Awkward Roofs

36 – December 1991

In today’s urban environment, contractors are often asked to construct roof systems that they hope to never see again.  What is meant by this? Well, every time a roof is installed on a high rise building, or on a plaza deck that is subsequently covered with paving or landscaping, or on an elevation that requires several lifts and set-ups to access, or in a myriad of other difficult situations, the building owner, the designer, and, especially, the roofer hope to never have to see those roofs again.

The building owner, for obvious reasons, wants minimal maintenance costs.  The designer wants to problems on the roof system that he has designed.  And the roofing contractor can’t afford the expense of call backs to a roof that’s difficult to access.

So what’s the answer to this dilemma?

Well, one simplistic answer is to spend more money.  A roof system for an “awkward” location should be of a higher quality and require less maintenance than a roof system for an easily accessible location such as a warehouse in an industrial park.  The real answer, of course, is more complicated and usually, but not always, requires more money.  Also, the real answer requires asking a series of questions during the design stage.  Some of the questions that might be appropriate are:

  • Will the roof be used as a construction platform for other trades? If so, how should it be protected?
  • Can the roof be easily repaired?
  • Can the components of the roof system be reused or renewed for reroofing? Reusable and renewable components would help address economic and environmental concerns of  the future.
  • Have the interfaces with the other parts of the building been properly designed? How a waterproofing membrane ties into parapets, “rain screen” wall systems, air barriers etc. directly affects its performance and the performance of the entire building envelope.
  • Should water cut-offs be installed to aid in future leak detection and isolation?
  • Should a conventional or protected membrane system be specified?
  • Does the system meet wind blow off requirements for high rise construction?
  • Will the membrane resist increased temperature caused by reflections from adjacent glazed walls?
  • Will the membrane specified for a plaza deck resist deterioration from constant exposure to moisture, soils, roots, etc.?
  • If the manufacturers’ warranty is required, will it cover the cost of access to the roof membrane?

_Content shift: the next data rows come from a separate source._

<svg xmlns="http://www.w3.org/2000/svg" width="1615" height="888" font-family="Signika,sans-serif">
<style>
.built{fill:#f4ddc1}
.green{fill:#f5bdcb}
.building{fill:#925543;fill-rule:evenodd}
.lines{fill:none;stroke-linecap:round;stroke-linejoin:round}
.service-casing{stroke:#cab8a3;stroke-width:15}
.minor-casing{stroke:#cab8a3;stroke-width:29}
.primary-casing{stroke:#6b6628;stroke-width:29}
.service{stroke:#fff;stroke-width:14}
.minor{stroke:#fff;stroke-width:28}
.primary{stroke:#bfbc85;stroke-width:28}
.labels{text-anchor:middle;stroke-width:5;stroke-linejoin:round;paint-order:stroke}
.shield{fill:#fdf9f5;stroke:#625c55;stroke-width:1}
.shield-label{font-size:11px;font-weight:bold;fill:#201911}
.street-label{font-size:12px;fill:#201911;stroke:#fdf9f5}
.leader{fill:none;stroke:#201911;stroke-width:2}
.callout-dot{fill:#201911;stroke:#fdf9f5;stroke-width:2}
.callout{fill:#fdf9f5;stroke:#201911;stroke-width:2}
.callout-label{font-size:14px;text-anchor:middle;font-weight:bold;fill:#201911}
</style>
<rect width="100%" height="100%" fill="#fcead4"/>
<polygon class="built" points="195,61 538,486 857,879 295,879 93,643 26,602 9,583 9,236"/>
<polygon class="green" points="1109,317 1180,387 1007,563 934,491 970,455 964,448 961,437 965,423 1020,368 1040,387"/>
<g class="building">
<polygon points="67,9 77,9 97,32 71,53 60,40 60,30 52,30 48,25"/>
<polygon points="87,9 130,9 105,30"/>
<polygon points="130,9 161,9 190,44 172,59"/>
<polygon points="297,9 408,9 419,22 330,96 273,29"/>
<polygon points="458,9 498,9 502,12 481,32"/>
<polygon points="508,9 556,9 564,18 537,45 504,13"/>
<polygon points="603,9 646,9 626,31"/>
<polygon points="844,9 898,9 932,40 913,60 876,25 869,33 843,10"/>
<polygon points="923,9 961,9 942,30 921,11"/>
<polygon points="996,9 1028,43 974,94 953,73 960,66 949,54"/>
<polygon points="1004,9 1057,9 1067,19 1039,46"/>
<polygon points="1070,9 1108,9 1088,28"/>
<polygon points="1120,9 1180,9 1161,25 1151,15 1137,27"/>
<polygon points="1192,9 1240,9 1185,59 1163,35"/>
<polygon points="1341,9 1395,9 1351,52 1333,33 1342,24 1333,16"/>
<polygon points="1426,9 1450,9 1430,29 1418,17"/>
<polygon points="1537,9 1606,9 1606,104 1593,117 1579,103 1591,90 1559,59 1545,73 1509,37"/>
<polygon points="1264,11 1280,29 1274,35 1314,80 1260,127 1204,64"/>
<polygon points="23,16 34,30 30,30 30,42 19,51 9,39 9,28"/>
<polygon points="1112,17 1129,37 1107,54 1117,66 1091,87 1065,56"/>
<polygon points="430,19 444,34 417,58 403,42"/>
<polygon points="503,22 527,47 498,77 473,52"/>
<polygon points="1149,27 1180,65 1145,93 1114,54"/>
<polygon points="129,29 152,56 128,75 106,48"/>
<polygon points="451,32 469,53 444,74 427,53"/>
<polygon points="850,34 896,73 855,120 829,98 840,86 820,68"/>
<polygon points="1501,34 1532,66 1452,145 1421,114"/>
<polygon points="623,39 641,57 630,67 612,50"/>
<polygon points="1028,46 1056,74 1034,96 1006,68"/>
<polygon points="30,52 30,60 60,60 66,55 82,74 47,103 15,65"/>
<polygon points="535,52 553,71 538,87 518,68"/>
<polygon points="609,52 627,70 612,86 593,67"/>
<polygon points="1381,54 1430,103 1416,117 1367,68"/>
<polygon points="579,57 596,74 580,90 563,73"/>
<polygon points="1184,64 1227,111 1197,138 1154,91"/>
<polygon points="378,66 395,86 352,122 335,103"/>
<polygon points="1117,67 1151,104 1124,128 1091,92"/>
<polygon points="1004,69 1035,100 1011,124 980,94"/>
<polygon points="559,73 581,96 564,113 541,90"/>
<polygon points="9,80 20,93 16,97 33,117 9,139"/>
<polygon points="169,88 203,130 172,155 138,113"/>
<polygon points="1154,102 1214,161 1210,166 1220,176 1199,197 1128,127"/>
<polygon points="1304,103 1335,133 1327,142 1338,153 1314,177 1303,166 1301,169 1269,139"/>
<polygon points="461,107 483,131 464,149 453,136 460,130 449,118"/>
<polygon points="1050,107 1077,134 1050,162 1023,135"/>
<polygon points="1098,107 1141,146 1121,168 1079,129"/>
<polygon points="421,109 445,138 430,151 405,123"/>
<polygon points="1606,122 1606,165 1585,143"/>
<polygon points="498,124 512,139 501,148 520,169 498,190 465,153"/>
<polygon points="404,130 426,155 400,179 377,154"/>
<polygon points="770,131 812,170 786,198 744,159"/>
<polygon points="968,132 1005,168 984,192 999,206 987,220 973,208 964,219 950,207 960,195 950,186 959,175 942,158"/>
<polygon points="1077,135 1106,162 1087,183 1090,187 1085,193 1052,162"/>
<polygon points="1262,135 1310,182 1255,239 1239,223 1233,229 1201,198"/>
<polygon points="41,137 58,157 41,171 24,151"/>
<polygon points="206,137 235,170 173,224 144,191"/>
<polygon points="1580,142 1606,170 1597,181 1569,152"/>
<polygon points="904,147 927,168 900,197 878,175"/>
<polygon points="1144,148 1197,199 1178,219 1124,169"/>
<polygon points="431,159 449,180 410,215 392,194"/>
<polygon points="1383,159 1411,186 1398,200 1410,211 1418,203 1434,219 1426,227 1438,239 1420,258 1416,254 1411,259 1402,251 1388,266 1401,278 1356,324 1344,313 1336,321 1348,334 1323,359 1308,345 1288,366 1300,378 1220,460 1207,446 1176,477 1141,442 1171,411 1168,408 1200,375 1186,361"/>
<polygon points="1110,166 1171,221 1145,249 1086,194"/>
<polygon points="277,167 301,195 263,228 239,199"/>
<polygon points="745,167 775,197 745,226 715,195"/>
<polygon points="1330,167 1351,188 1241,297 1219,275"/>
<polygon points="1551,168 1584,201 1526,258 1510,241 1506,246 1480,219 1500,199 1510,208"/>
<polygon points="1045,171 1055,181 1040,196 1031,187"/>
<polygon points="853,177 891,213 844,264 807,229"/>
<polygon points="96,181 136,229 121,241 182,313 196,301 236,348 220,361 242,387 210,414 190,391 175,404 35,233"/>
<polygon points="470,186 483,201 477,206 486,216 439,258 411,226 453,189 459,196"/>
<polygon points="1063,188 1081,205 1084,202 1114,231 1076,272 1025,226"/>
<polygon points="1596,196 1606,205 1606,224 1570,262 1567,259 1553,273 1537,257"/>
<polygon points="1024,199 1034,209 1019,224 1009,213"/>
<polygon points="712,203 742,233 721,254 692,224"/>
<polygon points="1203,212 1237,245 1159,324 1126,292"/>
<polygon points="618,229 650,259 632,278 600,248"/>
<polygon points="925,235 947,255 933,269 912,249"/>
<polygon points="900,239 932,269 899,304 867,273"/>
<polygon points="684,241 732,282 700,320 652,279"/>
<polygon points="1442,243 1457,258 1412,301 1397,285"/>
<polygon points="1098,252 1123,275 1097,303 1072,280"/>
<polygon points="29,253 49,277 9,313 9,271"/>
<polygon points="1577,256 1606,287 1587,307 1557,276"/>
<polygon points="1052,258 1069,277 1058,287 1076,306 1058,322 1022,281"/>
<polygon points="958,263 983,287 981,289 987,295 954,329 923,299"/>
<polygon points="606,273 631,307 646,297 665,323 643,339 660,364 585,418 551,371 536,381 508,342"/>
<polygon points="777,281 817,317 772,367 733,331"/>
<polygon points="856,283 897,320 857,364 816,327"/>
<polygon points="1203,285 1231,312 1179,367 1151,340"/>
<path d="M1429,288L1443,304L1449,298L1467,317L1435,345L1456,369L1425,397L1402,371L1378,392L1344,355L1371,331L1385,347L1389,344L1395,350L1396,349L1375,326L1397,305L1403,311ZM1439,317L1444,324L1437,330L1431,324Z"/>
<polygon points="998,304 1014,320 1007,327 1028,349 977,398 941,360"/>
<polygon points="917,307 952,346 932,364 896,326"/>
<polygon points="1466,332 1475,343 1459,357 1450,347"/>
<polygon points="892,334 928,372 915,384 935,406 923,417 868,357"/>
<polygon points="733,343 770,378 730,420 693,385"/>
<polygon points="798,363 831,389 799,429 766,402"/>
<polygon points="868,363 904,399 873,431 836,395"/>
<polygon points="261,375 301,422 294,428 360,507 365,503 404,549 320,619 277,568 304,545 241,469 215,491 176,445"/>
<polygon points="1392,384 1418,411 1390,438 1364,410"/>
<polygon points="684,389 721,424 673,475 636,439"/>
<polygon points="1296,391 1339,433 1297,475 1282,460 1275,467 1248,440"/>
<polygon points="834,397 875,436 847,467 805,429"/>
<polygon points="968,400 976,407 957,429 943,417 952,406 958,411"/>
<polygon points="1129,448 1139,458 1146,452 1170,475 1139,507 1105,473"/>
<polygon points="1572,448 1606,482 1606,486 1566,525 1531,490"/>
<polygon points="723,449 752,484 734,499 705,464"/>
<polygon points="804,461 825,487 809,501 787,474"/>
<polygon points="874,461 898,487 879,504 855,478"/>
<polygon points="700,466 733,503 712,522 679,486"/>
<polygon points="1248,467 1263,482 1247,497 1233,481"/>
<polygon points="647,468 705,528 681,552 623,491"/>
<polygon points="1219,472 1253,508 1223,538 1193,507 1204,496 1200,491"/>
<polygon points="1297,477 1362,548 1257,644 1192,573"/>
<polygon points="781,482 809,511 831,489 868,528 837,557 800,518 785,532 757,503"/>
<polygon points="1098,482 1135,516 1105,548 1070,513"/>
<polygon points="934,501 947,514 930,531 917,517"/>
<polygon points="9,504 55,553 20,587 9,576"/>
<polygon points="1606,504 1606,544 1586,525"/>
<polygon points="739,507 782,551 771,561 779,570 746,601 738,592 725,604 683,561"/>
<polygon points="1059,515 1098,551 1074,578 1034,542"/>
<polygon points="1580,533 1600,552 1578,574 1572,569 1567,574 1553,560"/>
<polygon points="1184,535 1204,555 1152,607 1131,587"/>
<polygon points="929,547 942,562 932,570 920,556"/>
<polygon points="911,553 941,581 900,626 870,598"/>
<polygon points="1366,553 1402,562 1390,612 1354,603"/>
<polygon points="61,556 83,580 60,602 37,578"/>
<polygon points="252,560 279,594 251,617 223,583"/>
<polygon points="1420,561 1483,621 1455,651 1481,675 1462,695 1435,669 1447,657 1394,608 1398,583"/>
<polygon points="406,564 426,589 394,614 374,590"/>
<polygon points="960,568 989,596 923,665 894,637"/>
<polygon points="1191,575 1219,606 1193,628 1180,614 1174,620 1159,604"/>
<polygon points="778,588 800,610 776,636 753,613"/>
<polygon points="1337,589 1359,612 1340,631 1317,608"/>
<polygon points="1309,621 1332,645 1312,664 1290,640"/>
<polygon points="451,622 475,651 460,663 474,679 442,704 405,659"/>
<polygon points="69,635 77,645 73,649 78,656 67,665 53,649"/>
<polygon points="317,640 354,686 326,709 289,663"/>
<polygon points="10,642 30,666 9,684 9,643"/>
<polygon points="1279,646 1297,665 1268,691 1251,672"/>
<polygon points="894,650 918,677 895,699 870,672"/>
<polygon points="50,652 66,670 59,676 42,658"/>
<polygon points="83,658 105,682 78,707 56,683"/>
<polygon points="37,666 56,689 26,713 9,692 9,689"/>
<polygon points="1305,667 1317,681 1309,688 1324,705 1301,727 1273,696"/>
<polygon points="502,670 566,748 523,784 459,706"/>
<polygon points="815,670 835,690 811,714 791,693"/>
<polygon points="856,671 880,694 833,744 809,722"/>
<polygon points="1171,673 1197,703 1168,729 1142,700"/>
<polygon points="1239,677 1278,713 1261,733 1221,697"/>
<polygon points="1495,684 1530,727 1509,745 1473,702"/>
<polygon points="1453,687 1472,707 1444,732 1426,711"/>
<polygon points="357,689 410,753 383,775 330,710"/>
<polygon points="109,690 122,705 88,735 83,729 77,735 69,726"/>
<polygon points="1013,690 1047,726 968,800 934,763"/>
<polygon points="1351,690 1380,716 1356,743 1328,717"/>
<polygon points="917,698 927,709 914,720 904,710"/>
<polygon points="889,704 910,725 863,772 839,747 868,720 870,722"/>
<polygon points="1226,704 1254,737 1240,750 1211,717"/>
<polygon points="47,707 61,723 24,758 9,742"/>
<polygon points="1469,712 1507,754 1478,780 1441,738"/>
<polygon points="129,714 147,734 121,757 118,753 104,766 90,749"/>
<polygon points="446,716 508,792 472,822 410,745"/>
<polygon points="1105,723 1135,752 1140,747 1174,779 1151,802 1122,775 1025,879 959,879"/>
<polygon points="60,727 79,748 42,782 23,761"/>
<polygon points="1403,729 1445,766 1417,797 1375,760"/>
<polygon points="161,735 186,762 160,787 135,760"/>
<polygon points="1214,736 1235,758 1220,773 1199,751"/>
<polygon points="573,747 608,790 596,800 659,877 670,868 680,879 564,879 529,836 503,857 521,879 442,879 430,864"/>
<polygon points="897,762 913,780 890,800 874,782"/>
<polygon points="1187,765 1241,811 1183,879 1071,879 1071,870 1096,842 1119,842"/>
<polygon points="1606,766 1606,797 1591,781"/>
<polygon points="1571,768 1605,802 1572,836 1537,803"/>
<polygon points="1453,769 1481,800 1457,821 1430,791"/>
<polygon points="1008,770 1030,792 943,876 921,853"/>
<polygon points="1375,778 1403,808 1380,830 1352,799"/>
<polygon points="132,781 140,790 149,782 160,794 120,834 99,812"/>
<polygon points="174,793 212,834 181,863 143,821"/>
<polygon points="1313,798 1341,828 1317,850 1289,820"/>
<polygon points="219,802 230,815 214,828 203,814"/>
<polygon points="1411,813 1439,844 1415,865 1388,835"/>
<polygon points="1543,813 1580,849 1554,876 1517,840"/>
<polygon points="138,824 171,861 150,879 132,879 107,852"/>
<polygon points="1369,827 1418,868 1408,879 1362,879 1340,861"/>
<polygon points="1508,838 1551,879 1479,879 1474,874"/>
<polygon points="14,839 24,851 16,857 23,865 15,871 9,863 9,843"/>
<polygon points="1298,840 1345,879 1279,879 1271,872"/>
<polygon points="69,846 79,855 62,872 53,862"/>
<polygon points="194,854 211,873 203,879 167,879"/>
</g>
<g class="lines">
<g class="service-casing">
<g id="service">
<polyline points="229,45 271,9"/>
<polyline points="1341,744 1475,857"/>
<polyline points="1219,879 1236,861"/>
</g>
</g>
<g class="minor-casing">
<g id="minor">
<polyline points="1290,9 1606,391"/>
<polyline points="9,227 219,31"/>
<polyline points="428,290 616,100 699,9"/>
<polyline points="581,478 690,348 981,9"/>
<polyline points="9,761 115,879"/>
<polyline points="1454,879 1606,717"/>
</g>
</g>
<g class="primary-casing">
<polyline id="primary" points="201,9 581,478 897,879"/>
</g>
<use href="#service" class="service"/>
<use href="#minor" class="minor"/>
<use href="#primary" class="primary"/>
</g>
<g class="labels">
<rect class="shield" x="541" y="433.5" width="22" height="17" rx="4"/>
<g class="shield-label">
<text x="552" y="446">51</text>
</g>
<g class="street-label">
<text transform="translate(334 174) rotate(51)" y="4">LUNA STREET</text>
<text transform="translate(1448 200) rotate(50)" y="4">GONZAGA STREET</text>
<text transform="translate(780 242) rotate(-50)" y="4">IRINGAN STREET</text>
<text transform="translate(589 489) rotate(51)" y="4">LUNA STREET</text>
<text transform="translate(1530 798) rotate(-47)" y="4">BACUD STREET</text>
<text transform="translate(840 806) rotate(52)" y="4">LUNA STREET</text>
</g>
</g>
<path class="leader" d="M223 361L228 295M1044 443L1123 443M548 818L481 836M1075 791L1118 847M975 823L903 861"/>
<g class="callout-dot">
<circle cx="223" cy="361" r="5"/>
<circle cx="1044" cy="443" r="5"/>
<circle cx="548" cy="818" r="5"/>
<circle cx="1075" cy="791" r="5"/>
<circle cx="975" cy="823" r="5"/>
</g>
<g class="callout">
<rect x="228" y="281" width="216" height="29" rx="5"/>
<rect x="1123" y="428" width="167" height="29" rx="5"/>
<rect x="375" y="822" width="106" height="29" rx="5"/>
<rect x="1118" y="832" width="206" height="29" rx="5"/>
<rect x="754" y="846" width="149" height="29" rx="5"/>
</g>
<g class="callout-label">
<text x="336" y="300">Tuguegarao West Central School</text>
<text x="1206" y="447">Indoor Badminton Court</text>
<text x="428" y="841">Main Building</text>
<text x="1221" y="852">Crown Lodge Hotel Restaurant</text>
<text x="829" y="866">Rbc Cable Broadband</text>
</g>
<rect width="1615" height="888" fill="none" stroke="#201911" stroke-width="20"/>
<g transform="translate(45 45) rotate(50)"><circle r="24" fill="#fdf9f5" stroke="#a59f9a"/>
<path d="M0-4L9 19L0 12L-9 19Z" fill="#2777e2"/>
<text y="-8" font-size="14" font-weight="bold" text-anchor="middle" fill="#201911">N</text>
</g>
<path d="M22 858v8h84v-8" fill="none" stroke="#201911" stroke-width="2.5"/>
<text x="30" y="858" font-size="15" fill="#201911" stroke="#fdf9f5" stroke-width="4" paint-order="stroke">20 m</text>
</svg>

One could argue that this checklist, or one like it, would be appropriate for every roof.  The one difference, however, is that cost is usually the first question that comes up for a “normal” roof.  The question of cost should always come at the end of the list for “awkward” roofs.  The roof should be designed first, and, then, the budget should be set.  To budget first and design later is a prescription for future problems.

The opinions expressed herein are those of the CRCA National Technical Committee.  This Technical Bulletin is circulated for the purpose of bringing roofing information to the attention of the reader.  The data, commentary, opinions and conclusions, if any, are not intended to provide the reader with conclusive technical advice and the reader should not act only on the roofing information contained in this Technical Bulletin without seeking specific professional, engineering or architectural advice.  Neither the CRCA nor any of its officers, directors, members or employees assume any responsibility for any of the roofing information contained herein or the consequences of any interpretation which the reader may take from such information.